On attempts to change someone from gay to straight, the briefing says: “Usually doesn’t work and may even be harmful. Can produce feelings of depression, hopelessness, shame and anxiety. Some people become suicidal.”
It refers to the term “down low,” noting: “Men who discreetly have sex with other men while in sexual relationships with women are said to be on the ‘down low’ (or ‘DL’ for short).”
The briefing defines “heterosexism” as an “’ism’ like sexism or racism, where one is considered better than others.” It gives as examples the ban on gays serving openly in the military and laws that define marriage as a union between one man and one woman.

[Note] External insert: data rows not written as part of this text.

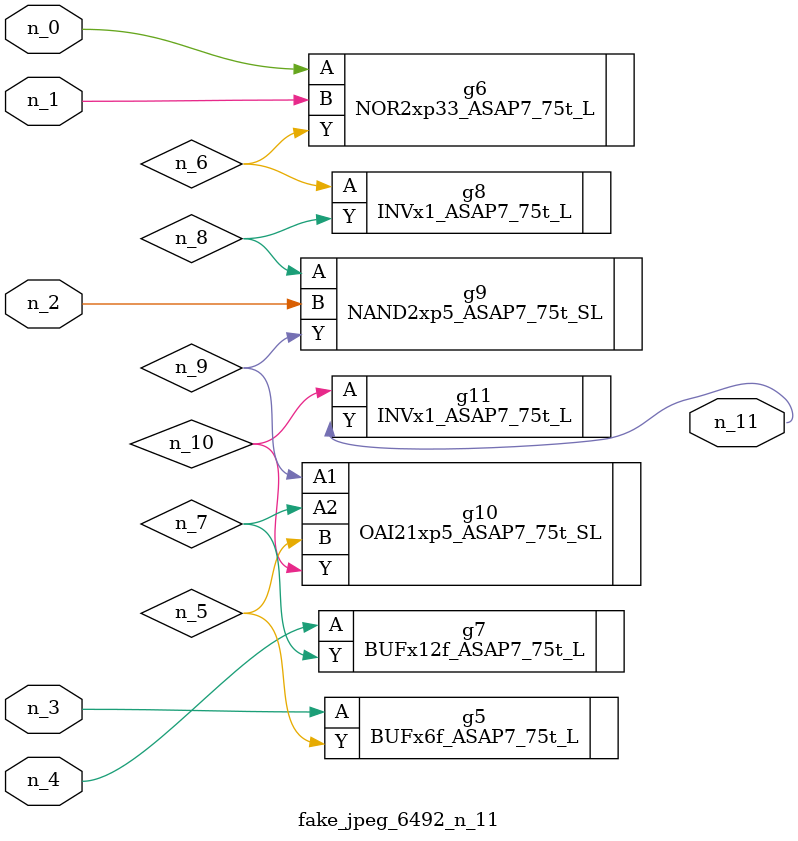
<source format=v>
module fake_jpeg_6492_n_11 (n_3, n_2, n_1, n_0, n_4, n_11);

input n_3;
input n_2;
input n_1;
input n_0;
input n_4;

output n_11;

wire n_10;
wire n_8;
wire n_9;
wire n_6;
wire n_5;
wire n_7;

BUFx6f_ASAP7_75t_L g5 ( 
.A(n_3),
.Y(n_5)
);

NOR2xp33_ASAP7_75t_L g6 ( 
.A(n_0),
.B(n_1),
.Y(n_6)
);

BUFx12f_ASAP7_75t_L g7 ( 
.A(n_4),
.Y(n_7)
);

INVx1_ASAP7_75t_L g8 ( 
.A(n_6),
.Y(n_8)
);

NAND2xp5_ASAP7_75t_SL g9 ( 
.A(n_8),
.B(n_2),
.Y(n_9)
);

OAI21xp5_ASAP7_75t_SL g10 ( 
.A1(n_9),
.A2(n_7),
.B(n_5),
.Y(n_10)
);

INVx1_ASAP7_75t_L g11 ( 
.A(n_10),
.Y(n_11)
);


endmodule
</source>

Agriculture Department spokesman Justin DeJong said gay diversity training is part of an overall program to correct past systemic discrimination at USDA.
“USDA makes this training available as part of our commitment to ensuring that all constituents and employees are treated fairly and equally,” he said. “USDA has had a policy against discriminating against people based on their sexual orientation since 1993, and this was further formalized when President Clinton signed an executive order regarding sexual orientation employment nondiscrimination in 1998.”
Mr. Obama has courted the gay vote and campaigned on repealing the military’s gay ban. In office, he has decided not to defend in court the Defense of Marriage Act, which Mr. Clinton signed and which defines marriage as a union between one man and one woman.